With a "bust" label looming, Brandon Graham finally began to look like an elite pass-rusher as opportunities came his way last year in Philadelphia.
Now, however, the 25-year-old is being forced to make the transition to the 3-4 linebacker spot in the Eagles' new defense.
On that front, defensive coordinator Bill Davis said last week, per CSN Philly's Geoff Mosher, that both Graham and fellow edge-rusher Trent Cole have been "outstanding" in their transition.
A somewhat conflicting take comes from The Inquirer's Jeff McLane, who reports that Cole has been "a fish out of water" thus far but has nothing bad to say about Graham's early performances.
When Michael Crabtree went down with an Achilles injury last week, many figured the San Francisco 49ers would turn to 36-year-old future Hall of Famer Randy Moss, who spent the entire 2012 season on San Francisco's roster.
Instead, we're hearing crickets in that regard.
ESPN's Ed Werder reported late last week that the Niners had not been in contact with Moss "before or after" the injury.

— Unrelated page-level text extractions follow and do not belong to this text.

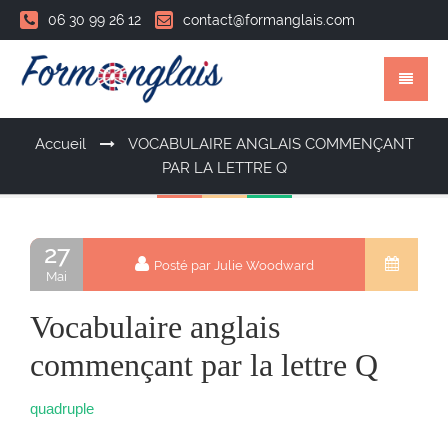
06 30 99 26 12
contact@formanglais.com
Accueil
VOCABULAIRE ANGLAIS COMMENÇANT
PAR LA LETTRE Q
27
Posté par Julie Woodward
Mai
Vocabulaire anglais
commençant par la lettre Q
quadruple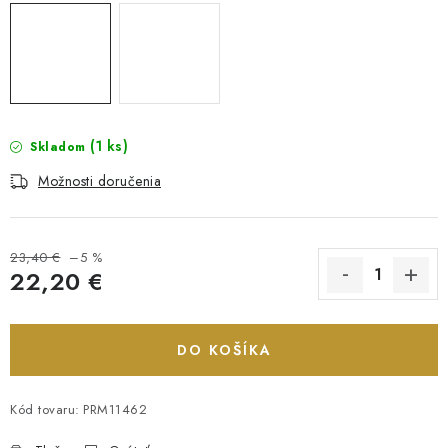
(1 ks)
Skladom
Možnosti doručenia
23,40 €
–5 %
22,20 €
Jednotková cena:
DO KOŠÍKA
Kód tovaru:
PRM11462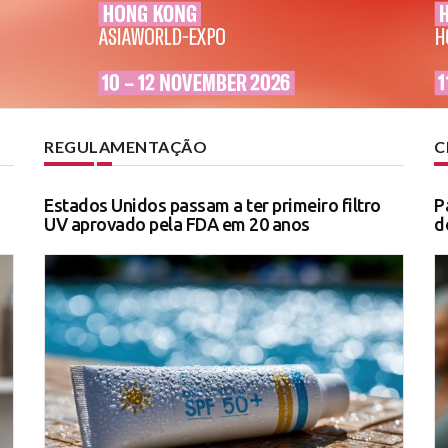
REGULAMENTAÇÃO
C
Estados Unidos passam a ter primeiro filtro
P
UV aprovado pela FDA em 20 anos
d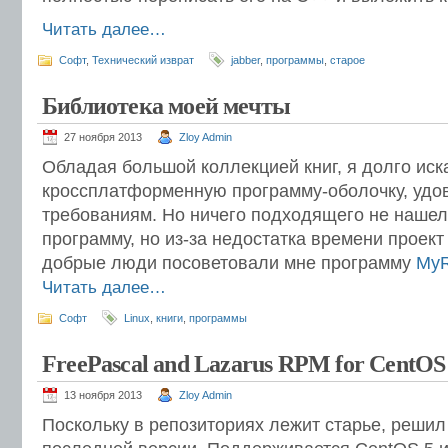
Читать далее…
Софт
,
Технический изврат
jabber
,
программы
,
старое
Библиотека моей мечты
27 ноября 2013
Zloy Admin
Обладая большой коллекцией книг, я долго иск
кроссплатформенную программу-оболочку, уд
требованиям. Но ничего подходящего не нашел
программу, но из-за недостатка времени проект 
добрые люди посоветовали мне программу
MyR
Читать далее…
Софт
Linux
,
книги
,
программы
FreePascal and Lazarus RPM for CentOS
13 ноября 2013
Zloy Admin
Поскольку в репозиториях лежит старье, решил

San Francisco head coach Jim Harbaugh also told local sports radio station 95.7 The Game, via Pro Football Talk, that A.J. Jenkins, Quinton Patton and Ricardo Lockette are the top candidates to replace Crabtree—with no mention of Moss.
The stars could be aligned in Pittsburgh for rookie running back Le'Veon Bell, whom the Steelers selected with their second-round pick in the 2013 NFL draft.
The Steelers appear to be installing one-cut, outside-zone blocking, which would benefit a player like Bell, and offensive coordinator Todd Haley is already talking up the Michigan State product as a workhorse runner.
The backfield could be quite crowded this year in Pittsburgh—notably, Jonathan Dwyer is still getting first-team reps—but early indications are that Bell will have a chance to earn plenty of reps in 2013.
As OTAs were getting underway, Tony Romo received what was essentially a confirmation that Doug Free would once again be his starting right tackle in 2013 when Free took a large pay cut to stay in Dallas.
Then word emerged that Romo himself would miss all or most of the Cowboys' offseason practices after having surgery to remove a cyst from his back.